The memo, an unsigned and vague “inter-office memorandum” sent by the “legal department” to “file” last month, describes an entirely different loan arrangement. The loan that Trump listed on his presidential financial disclosures was a $48 million loan from Trump’s “Chicago Unit Acquisition LLC” to Trump personally. But this memo now says the loan was from Chicago Unit Acquisition LLC to another entity, called “401 Mezz Venture LLC.” The memo also simply states that the loan is over and done with. It offers no other explanations about whatever happened to the $48 million.
“This shall confirm that, as of the date hereof, with respect to the above-referenced loan, no amounts are due or payable, such loan is of no force or effect, and no liabilities or obligations are outstanding,” it writes. The filing also references a “discussion” that Trump Org counsel Alan Garten had with Jones about this loan, but offers no details about what was said in the conversation. In a phone call with The Daily Beast on Saturday, Garten claimed repeatedly that the loan was between Chicago Unit Acquisitions LLC and Trump personally, and that Trump had loaned the money to the LLC.
However, Justice Engoron is likely to view that with suspicion. He spent years forcing the Trumps to turn over evidence, has seen documented evidence of the billionaire lying about the size of a Trump Tower triplex, and has repeatedly deemed their experts and testimony as unreliable at trial. On top of that, the Trump Organization is currently in hot water for faking internal paperwork related to its legal work and expenses—the very reason that Trump is facing 34 felony charges from the Manhattan District Attorney over the cover-up of his alleged sexual affair with the porn star Stormy Daniels, a trial set to start in March.
The Trumps also fired back against Jones by recruiting their own certified public accountant to back up their claim that she’s got it all wrong, one who wrote that, “Based upon my education and experience, my review of the various reports, and the express language contained in those reports, the Monitor did not identify any financial reporting misconduct, suspicious activity, or any suspected or actual fraud.”
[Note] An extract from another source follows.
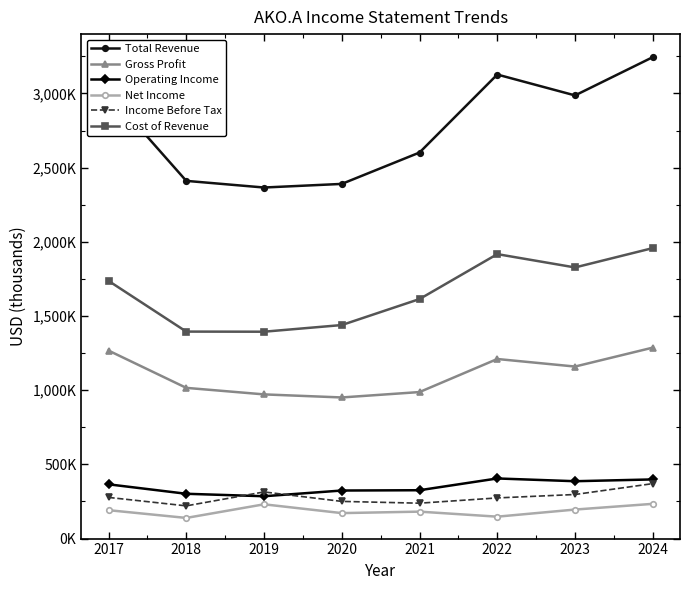

How many interior local peaks does the Gross Profit series have?

1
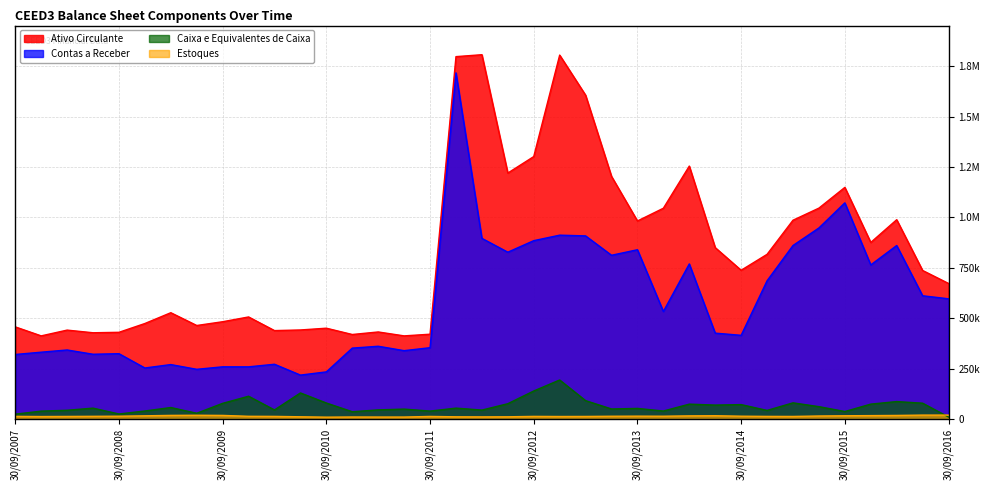

What is the value of the Caixa e Equivalentes de Caixa point at the 11th from the left?

45126.0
But that too might fail to convince the judge, because it came from Jason Flemmons, a CPA who lost credibility when testifying at the recent bank fraud trial. Justice Engoron tore into the accountant last month, noting how Flemmons had “inexplicably” contradicted himself several times and seemed willing to bend over backwards to appease the Trumps. Engoron was annoyed at how Flemmons kept providing cover for the Trump family, like when he asserted that basic accounting principles require that an asset’s present value reflect discounted future income—but refusing to admit the Trumps broke the rules when they failed to do that.
So far, the period reports issued by Jones have been muted, failing to reveal much of anything spicy or salacious. The closest they came to that was in November, when she caught Trump quietly moving $40 million from the Trump Organization into a personal bank account, apparently to cover a whopping $29 million tax bill. But even that didn’t hint at any wrongdoing.
But with her latest report, Jones has struck a nerve—and the Trumps are quickly scrambling to cut her loose.
In the closing pages of his Monday court filing, Robert downplayed her nearly year-long investigation as nothing more than a costly exercise in hunting for minor mistakes that don’t amount to anything. And he called her recent findings “self-serving hyperbole.”
“The monitor has thus far been paid over $2.6 million in the past 14-months to ‘uncover’ seven immaterial disclosure items, three irrelevant inconsistencies and five clerical errors,” he wrote. “The court therefore must and should end this abusive and costly process.”